4.5.8 Deploying the Model (SenseCraft-Web-Toolkit)

As discussed in the Image Classification chapter, verifying inference with Image models on Arduino IDE is very challenging because we can not see what the camera focuses on. Again, let’s use the SenseCraft-Web Toolkit.

Follow the following steps to start the SenseCraft-Web-Toolkit:

Open the SenseCraft-Web-Toolkit website.
Connect the XIAO to your computer:

Having the XIAO connected, select it as below:

Select the device/Port and press [Connect]:

You can try several Computer Vision models previously uploaded by Seeed Studio. Try them and have fun!

In our case, we will use the blue button at the bottom of the page: [Upload Custom AI Model].

But first, we must download from Edge Impulse Studio our quantized .tflite model.

Go to your project at Edge Impulse Studio, or clone this one:

XIAO-ESP32S3-CAM-Fruits-vs-Veggies-v1-ESP-NN

On Dashboard, download the model (“block output”): Object Detection model - TensorFlow Lite (int8 quantized)

On SenseCraft-Web-Toolkit, use the blue button at the bottom of the page: [Upload Custom AI Model]. A window will pop up. Enter the Model file that you downloaded to your computer from Edge Impulse Studio, choose a Model Name, and enter with labels (ID: Object):

Note that you should use the labels trained on EI Studio, entering them in alphabetic order (in our case: background, bug, fruit).

After a few seconds (or minutes), the model will be uploaded to your device, and the camera image will appear in real-time on the Preview Sector:

The detected objects will be marked (the centroid). You can select the Confidence of your inference cursor Confidence. and IoU, which is used to assess the accuracy of predicted bounding boxes compared to truth bounding boxes

Clicking on the top button (Device Log), you can open a Serial Monitor to follow the inference, as we did with the Arduino IDE.

On Device Log, you will get information as:

Preprocess time (image capture and Crop): 3 ms;
Inference time (model latency): 115 ms,
Postprocess time (display of the image and marking objects): 1 ms.
Output tensor (boxes), for example, one of the boxes: [[30,150, 20, 20,97, 2]]; where 30,150, 20, 20 are the coordinates of the box (around the centroid); 97 is the inference result, and 2 is the class (in this case 2: fruit)

Note that in the above example, we got 5 boxes because none of the fruits got 3 centroids.

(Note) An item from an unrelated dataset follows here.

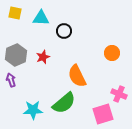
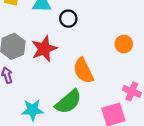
red star: (43, 57) -> (44, 49), size x1.6

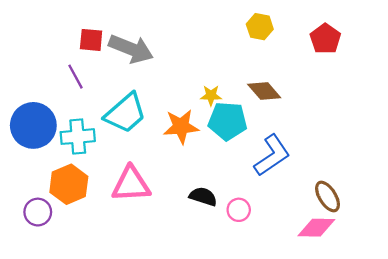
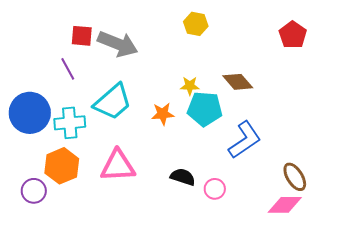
yellow hexagon: (260, 27) -> (196, 24), moved
orange star: (181, 127) -> (163, 114), size x0.7

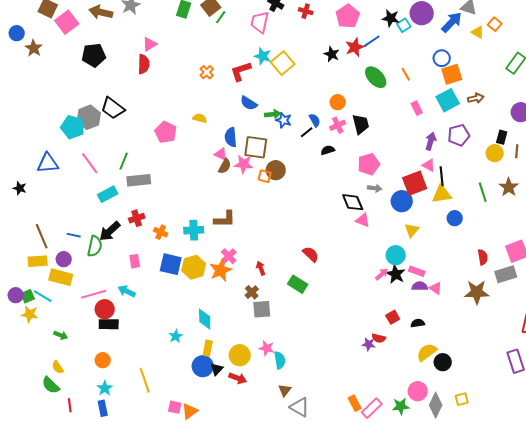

One solution will be post-processing, where we can aggregate close centroids in one.

Here are other screen shots:

4.5.9 Conclusion

FOMO is a significant leap in the image processing space, as Louis Moreau and Mat Kelcey put it during its launch in 2022:

FOMO is a ground-breaking algorithm that brings real-time object detection, tracking, and counting to microcontrollers for the first time.

Multiple possibilities exist for exploring object detection (and, more precisely, counting them) on embedded devices.